> [Information given]:
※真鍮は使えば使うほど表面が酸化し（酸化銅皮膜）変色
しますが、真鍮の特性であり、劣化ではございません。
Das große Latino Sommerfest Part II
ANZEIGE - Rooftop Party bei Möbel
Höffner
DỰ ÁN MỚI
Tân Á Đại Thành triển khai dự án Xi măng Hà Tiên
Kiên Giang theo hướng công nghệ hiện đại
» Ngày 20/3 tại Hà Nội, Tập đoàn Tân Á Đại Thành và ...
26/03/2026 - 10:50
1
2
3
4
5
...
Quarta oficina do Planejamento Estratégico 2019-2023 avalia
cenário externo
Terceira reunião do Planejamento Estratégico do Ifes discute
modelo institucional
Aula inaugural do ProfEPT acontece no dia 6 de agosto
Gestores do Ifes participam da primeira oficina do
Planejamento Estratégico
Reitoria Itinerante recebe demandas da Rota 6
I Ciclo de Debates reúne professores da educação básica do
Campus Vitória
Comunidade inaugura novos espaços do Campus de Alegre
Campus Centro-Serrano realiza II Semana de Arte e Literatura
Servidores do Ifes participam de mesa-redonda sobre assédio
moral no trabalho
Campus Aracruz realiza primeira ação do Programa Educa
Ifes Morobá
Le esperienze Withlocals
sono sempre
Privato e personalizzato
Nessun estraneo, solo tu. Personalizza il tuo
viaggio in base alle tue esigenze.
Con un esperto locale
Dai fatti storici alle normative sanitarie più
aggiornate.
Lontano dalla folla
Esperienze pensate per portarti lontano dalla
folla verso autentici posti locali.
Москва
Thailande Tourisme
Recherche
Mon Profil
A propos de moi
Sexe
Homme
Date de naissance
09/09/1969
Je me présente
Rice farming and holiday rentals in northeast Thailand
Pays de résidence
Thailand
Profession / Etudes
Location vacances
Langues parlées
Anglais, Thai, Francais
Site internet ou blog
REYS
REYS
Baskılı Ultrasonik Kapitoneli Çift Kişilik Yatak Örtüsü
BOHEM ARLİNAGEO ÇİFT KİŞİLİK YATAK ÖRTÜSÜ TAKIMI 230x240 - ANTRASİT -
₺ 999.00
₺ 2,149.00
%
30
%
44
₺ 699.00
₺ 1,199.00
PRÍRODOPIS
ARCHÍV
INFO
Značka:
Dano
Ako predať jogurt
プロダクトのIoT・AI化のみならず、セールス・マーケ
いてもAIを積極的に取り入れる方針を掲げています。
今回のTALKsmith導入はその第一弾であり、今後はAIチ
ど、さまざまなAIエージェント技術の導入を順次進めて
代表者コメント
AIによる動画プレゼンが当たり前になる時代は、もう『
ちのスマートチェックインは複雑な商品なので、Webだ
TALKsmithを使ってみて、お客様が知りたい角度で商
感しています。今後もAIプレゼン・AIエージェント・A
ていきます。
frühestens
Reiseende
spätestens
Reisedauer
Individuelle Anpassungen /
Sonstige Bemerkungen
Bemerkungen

> [Your goal]: Print the lines above, unchanged, from the start of the records to the line with "Anglais, Thai, Francais", including that final line.

> [Completed task]:
※真鍮は使えば使うほど表面が酸化し（酸化銅皮膜）変色
しますが、真鍮の特性であり、劣化ではございません。
Das große Latino Sommerfest Part II
ANZEIGE - Rooftop Party bei Möbel
Höffner
DỰ ÁN MỚI
Tân Á Đại Thành triển khai dự án Xi măng Hà Tiên
Kiên Giang theo hướng công nghệ hiện đại
» Ngày 20/3 tại Hà Nội, Tập đoàn Tân Á Đại Thành và ...
26/03/2026 - 10:50
1
2
3
4
5
...
Quarta oficina do Planejamento Estratégico 2019-2023 avalia
cenário externo
Terceira reunião do Planejamento Estratégico do Ifes discute
modelo institucional
Aula inaugural do ProfEPT acontece no dia 6 de agosto
Gestores do Ifes participam da primeira oficina do
Planejamento Estratégico
Reitoria Itinerante recebe demandas da Rota 6
I Ciclo de Debates reúne professores da educação básica do
Campus Vitória
Comunidade inaugura novos espaços do Campus de Alegre
Campus Centro-Serrano realiza II Semana de Arte e Literatura
Servidores do Ifes participam de mesa-redonda sobre assédio
moral no trabalho
Campus Aracruz realiza primeira ação do Programa Educa
Ifes Morobá
Le esperienze Withlocals
sono sempre
Privato e personalizzato
Nessun estraneo, solo tu. Personalizza il tuo
viaggio in base alle tue esigenze.
Con un esperto locale
Dai fatti storici alle normative sanitarie più
aggiornate.
Lontano dalla folla
Esperienze pensate per portarti lontano dalla
folla verso autentici posti locali.
Москва
Thailande Tourisme
Recherche
Mon Profil
A propos de moi
Sexe
Homme
Date de naissance
09/09/1969
Je me présente
Rice farming and holiday rentals in northeast Thailand
Pays de résidence
Thailand
Profession / Etudes
Location vacances
Langues parlées
Anglais, Thai, Francais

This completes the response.